- Text excerpt:
Most votes are now cast at some time other than Election Day. And, those votes are governed by many different statutes that can impact when those votes are counted and considered official. This makes it much less likely that races are called on Election Day — whether ranked choice voting is used or not.

Laws
Each state has its own particular mix of history, geography, and circumstances that shaped their laws for how votes are counted. These laws can make it more difficult to know results on Election Day.

Sometimes, a state's laws haven't quite caught up to the change in voting behavior. In Wisconsin, mail-in/absentee ballots aren't allowed to be counted until Election Day even though they arrive days or even weeks before.

In Alaska, a sparsely populated state with four times the landmass of California, merely collecting the ballots is logistically difficult. Dozens of villages have no road access. Some are north of the Arctic Circle. As a result, laws there dictate that absentee ballots must be counted no later than 15 days after the general election — giving those ballots time to arrive.

Again, laws like these make it less likely the race will be called on Election Day. But, that's true whether a state uses ranked choice voting or not.

Mechanics
A key aspect of how ranked choice voting works is eliminating the candidate with the least votes. Once that candidate is eliminated, voters who ranked that candidate first have their votes move to their second ranked choices. The elimination process repeats until one candidate receives a majority.

This mechanic leads to the key benefits of ranked choice voting: voters can choose the candidates they think are best without worrying about spoiler effects, more candidates are likely to run (giving voters more choice), and those candidates have less incentive to go "scorched earth" with negativity in their campaigns.

It also means that if a race doesn't have a clear winner from first rank votes, then you need to make sure all votes have been collected before doing the eliminations.

In Maine, which uses ranked choice voting, the 2022 governor's race had a clear first round winner in Janet Mills with 55% of the vote. That race was called an hour after the polls closed on Election Day. One of its U.S. House seats did not have a clear majority winner and went to ranked choice eliminations. That race was called on November 16th, about a week after Election Day.

A better comparison — 2022 Senate Races in Alaska and Georgia
So, the "delayed results" that people experience are due more to a shift in voting behaviors and slow-to-change vote counting laws than whether a state uses ranked choice voting.

If you still want to argue that ranked choice voting delays results, then you need comparable data. The 2022 Senate races in Alaska and Georgia provide about as good a recent case study as any.

Both races had more than two candidates. Neither race had a single candidate get more than 50% of the vote in the first round. Therefore, both races go to a runoff.

By law, runoffs in Georgia happen as a separate election 28 days after the general election. The runoffs tend to be lower turnout (11% fewer voters participated in 2022) and costly. The 2020 senate runoff cost taxpayers $75 million (a similar analysis hasn't yet been done for 2022).

Alaska uses ranked choice voting and knew its results at the end of the 15-day period required to receive absentee ballots, with the same turnout as the general election, and at no additional cost to taxpayers.

[Collected data entries]
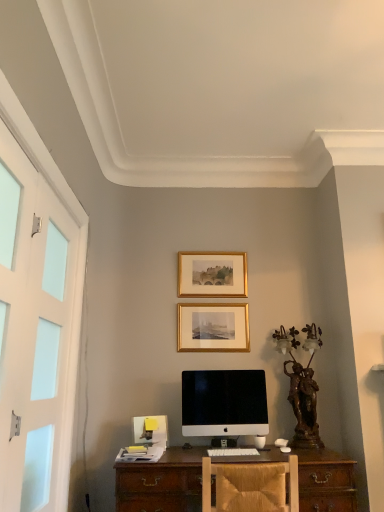
Question: Can you confirm if white matte screen door at left is thinner than gold metallic picture frame at center, which is the second picture frame from top to bottom?

Choices:
 (A) no
 (B) yes

Answer: (A)

Question: Is white matte screen door at left taller than gold metallic picture frame at center, positioned as the 1th picture frame in bottom-to-top order?

Choices:
 (A) no
 (B) yes

Answer: (B)

Question: Is gold metallic picture frame at center, which is the second picture frame from top to bottom, surrounded by white matte screen door at left?

Choices:
 (A) no
 (B) yes

Answer: (A)

Question: From the image's perspective, is white matte screen door at left located beneath gold metallic picture frame at center, which is the second picture frame from top to bottom?

Choices:
 (A) yes
 (B) no

Answer: (B)

Question: Is white matte screen door at left aimed at gold metallic picture frame at center, positioned as the 1th picture frame in bottom-to-top order?

Choices:
 (A) yes
 (B) no

Answer: (B)

Question: From their relative heights in the image, would you say sleek white monitor at center is taller or shorter than gold/gilded picture frame at upper center, positioned as the second picture frame in bottom-to-top order?

Choices:
 (A) short
 (B) tall

Answer: (B)

Question: From the image's perspective, is sleek white monitor at center located above or below gold/gilded picture frame at upper center, positioned as the second picture frame in bottom-to-top order?

Choices:
 (A) below
 (B) above

Answer: (A)

Question: Would you say sleek white monitor at center is inside or outside gold/gilded picture frame at upper center, positioned as the second picture frame in bottom-to-top order?

Choices:
 (A) outside
 (B) inside

Answer: (A)

Question: In terms of width, does sleek white monitor at center look wider or thinner when compared to gold/gilded picture frame at upper center, positioned as the second picture frame in bottom-to-top order?

Choices:
 (A) wide
 (B) thin

Answer: (A)

Question: Looking at their shapes, would you say white matte screen door at left is wider or thinner than bronze statue at right?

Choices:
 (A) thin
 (B) wide

Answer: (A)

Question: From the image's perspective, is white matte screen door at left positioned above or below bronze statue at right?

Choices:
 (A) below
 (B) above

Answer: (B)

Question: Is white matte screen door at left in front of or behind bronze statue at right in the image?

Choices:
 (A) front
 (B) behind

Answer: (A)

Question: Based on their positions, is white matte screen door at left located to the left or right of bronze statue at right?

Choices:
 (A) right
 (B) left

Answer: (B)

Question: Considering their positions, is gold metallic picture frame at center, positioned as the 1th picture frame in bottom-to-top order, located in front of or behind white matte screen door at left?

Choices:
 (A) behind
 (B) front

Answer: (A)

Question: From a real-world perspective, is gold metallic picture frame at center, positioned as the 1th picture frame in bottom-to-top order, physically located above or below white matte screen door at left?

Choices:
 (A) above
 (B) below

Answer: (A)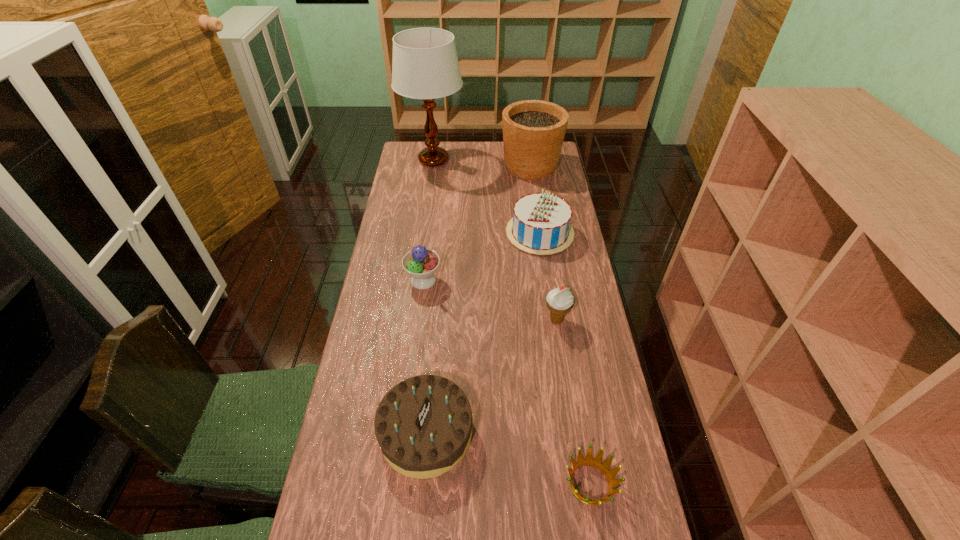
The height and width of the screenshot is (540, 960). What are the coordinates of `vacant area at the right edge of the desktop` in the screenshot? It's located at point(605,423).

The height and width of the screenshot is (540, 960). Identify the location of free space at the far left corner. (418, 143).

Where is `vacant space that's between the crown and the nearer birthday cake`? vacant space that's between the crown and the nearer birthday cake is located at coordinates (508, 458).

Locate an element on the screen. Image resolution: width=960 pixels, height=540 pixels. free spot between the sixth tallest object and the right icecream is located at coordinates (492, 376).

Where is `unoccupied area between the sixth tallest object and the shortest object`? unoccupied area between the sixth tallest object and the shortest object is located at coordinates (508, 458).

Find the location of a particular element. vacant area that lies between the third nearest object and the fifth nearest object is located at coordinates (548, 276).

Locate an element on the screen. The image size is (960, 540). empty space that is in between the third nearest object and the left birthday cake is located at coordinates (492, 376).

I want to click on vacant space that's between the shorter birthday cake and the left icecream, so click(x=424, y=356).

At what (x,y) coordinates should I click in order to perform the action: click on vacant point located between the farther icecream and the shorter birthday cake. Please return your answer as a coordinate pair (x, y). The image size is (960, 540). Looking at the image, I should click on (424, 356).

Image resolution: width=960 pixels, height=540 pixels. What are the coordinates of `object that ranks as the closest to the shortest object` in the screenshot? It's located at (423, 425).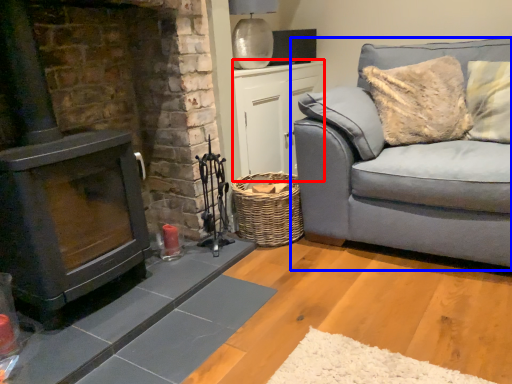
Question: Which point is further to the camera, table (highlighted by a red box) or studio couch (highlighted by a blue box)?

Choices:
 (A) table
 (B) studio couch

Answer: (A)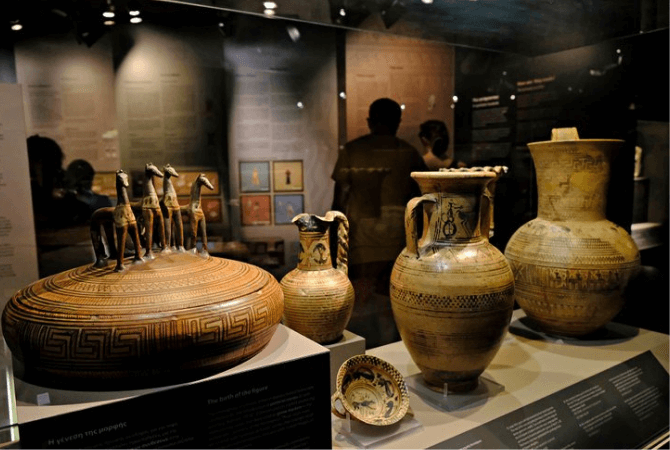
You are a GUI agent. You are given a task and a screenshot of the screen. Output one action in this format:
    pyautogui.click(x=<x>, y=<y>)
    Task: Click on the left ceramic vase
    The width and height of the screenshot is (670, 450).
    Given the screenshot: What is the action you would take?
    pyautogui.click(x=328, y=300)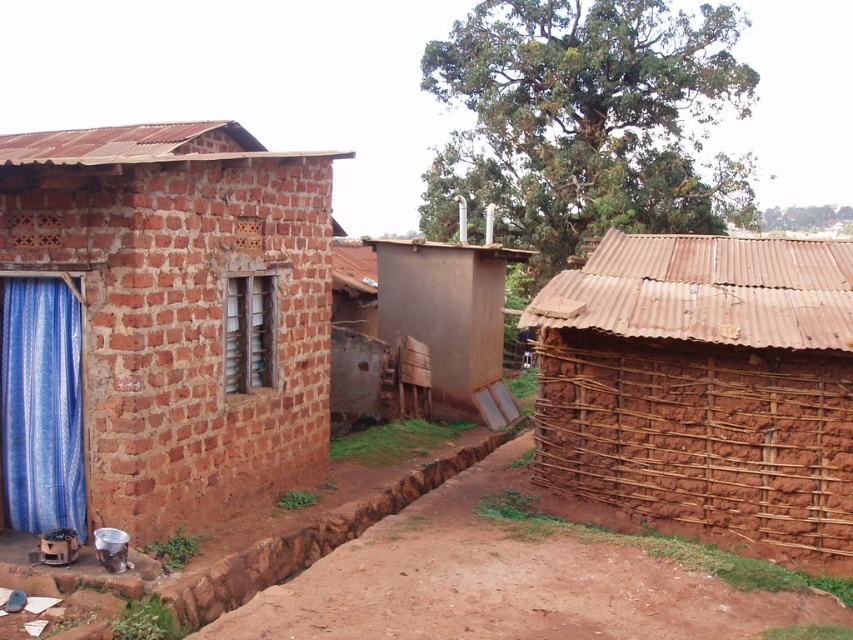
You are standing in the middle of the rural area and want to go to the brown mud hut at right. Which direction should you walk to reach it from the brown brick house at left?

The brown brick house at left is positioned over the brown mud hut at right, so you should walk to the right to reach the brown mud hut at right from the brown brick house at left.

You are a visitor standing in front of the scene. You notice the brown mud hut at right and the blue woven curtain at left. Which object is higher in height?

The brown mud hut at right is taller than the blue woven curtain at left.

You are standing in front of the brown brick house at left and the blue woven curtain at left. Which object is located to the left of the other?

The blue woven curtain at left is located to the left of the brown brick house at left because the brown brick house at left is positioned on the right side of the blue woven curtain at left.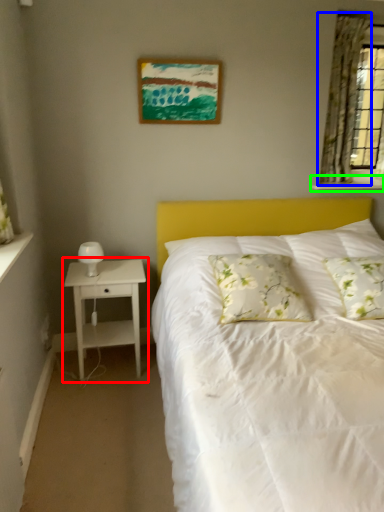
Question: Which object is positioned closest to nightstand (highlighted by a red box)? Select from curtain (highlighted by a blue box) and window sill (highlighted by a green box).

Choices:
 (A) curtain
 (B) window sill

Answer: (B)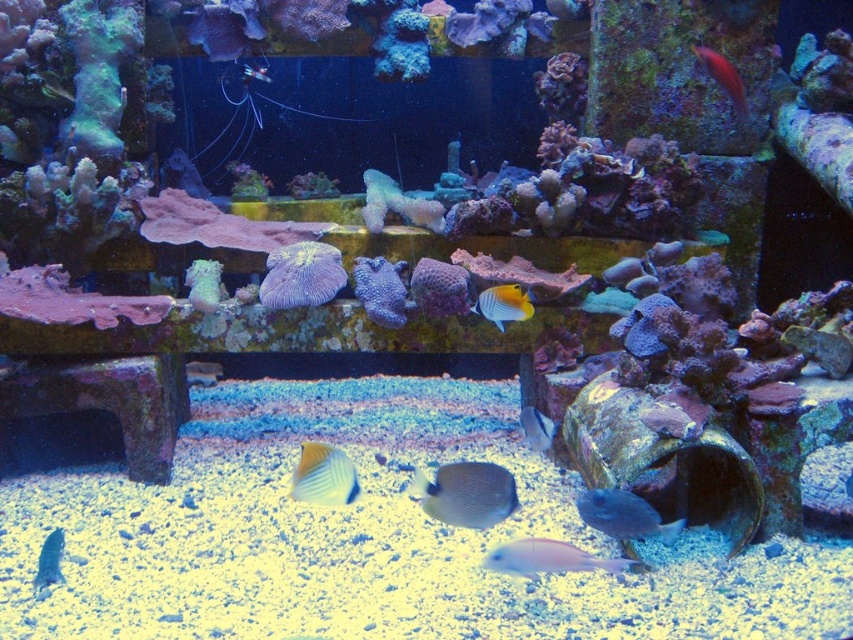
You are an aquatic biologist observing this underwater scene. You notice the gray matte fish at center and the blue glossy fish at lower left. Which fish has a greater width?

The gray matte fish at center has a greater width than the blue glossy fish at lower left, as stated in the description.

You are an underwater photographer aiming to capture a clear shot of the gray matte fish at center and the blue glossy fish at lower left. Which fish should you focus on first to ensure both are in focus without adjusting your camera settings?

You should focus on the gray matte fish at center first since it is closer to the viewer than the blue glossy fish at lower left. By focusing on the closer fish, the farther one may still be within the depth of field, allowing both to be in focus without adjusting the camera settings.

You are an underwater photographer aiming to capture a closeup shot of the white glossy fish at lower center. The camera you are using has a maximum focus range of 2 meters. Will you be able to focus on the fish without moving closer?

The white glossy fish at lower center is 2.46 meters away from the camera, which exceeds the maximum focus range of 2 meters. Therefore, you cannot focus on the fish without moving closer.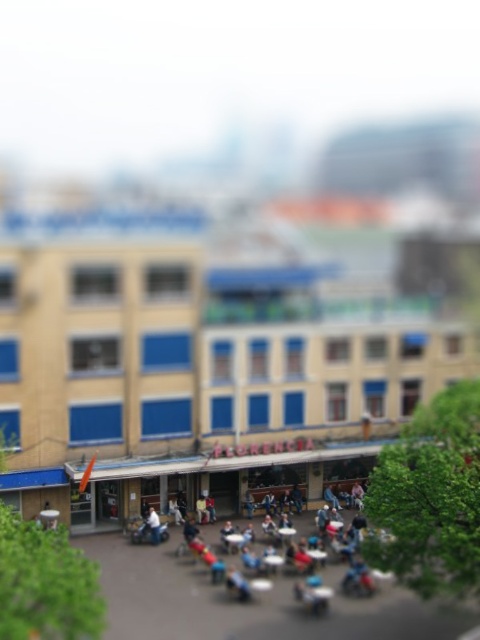
You are standing at the entrance of the miniature street scene and want to place a small decoration exactly at the center of the blue fabric chair at center. According to the coordinates provided, where should you aim your placement?

The blue fabric chair at center is located at point (196, 541), so you should aim your placement at those coordinates to place the decoration exactly at its center.

From the picture: You are standing at the point with coordinates point (217, 561) and want to walk to the point with coordinates point (157, 520). Which direction should you move to get closer to your destination?

You should move away from the viewer because point (157, 520) is further from the viewer than point (217, 561).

- Problem to work on:
According to the election-results text, why do Alaska's laws allow absentee ballots to be counted as late as 15 days after the general election?

- Correct output:
Collecting ballots in Alaska is logistically difficult. The state is sparsely populated and has four times the landmass of California, dozens of villages have no road access, and some lie north of the Arctic Circle. The 15-day window gives those absentee ballots time to arrive.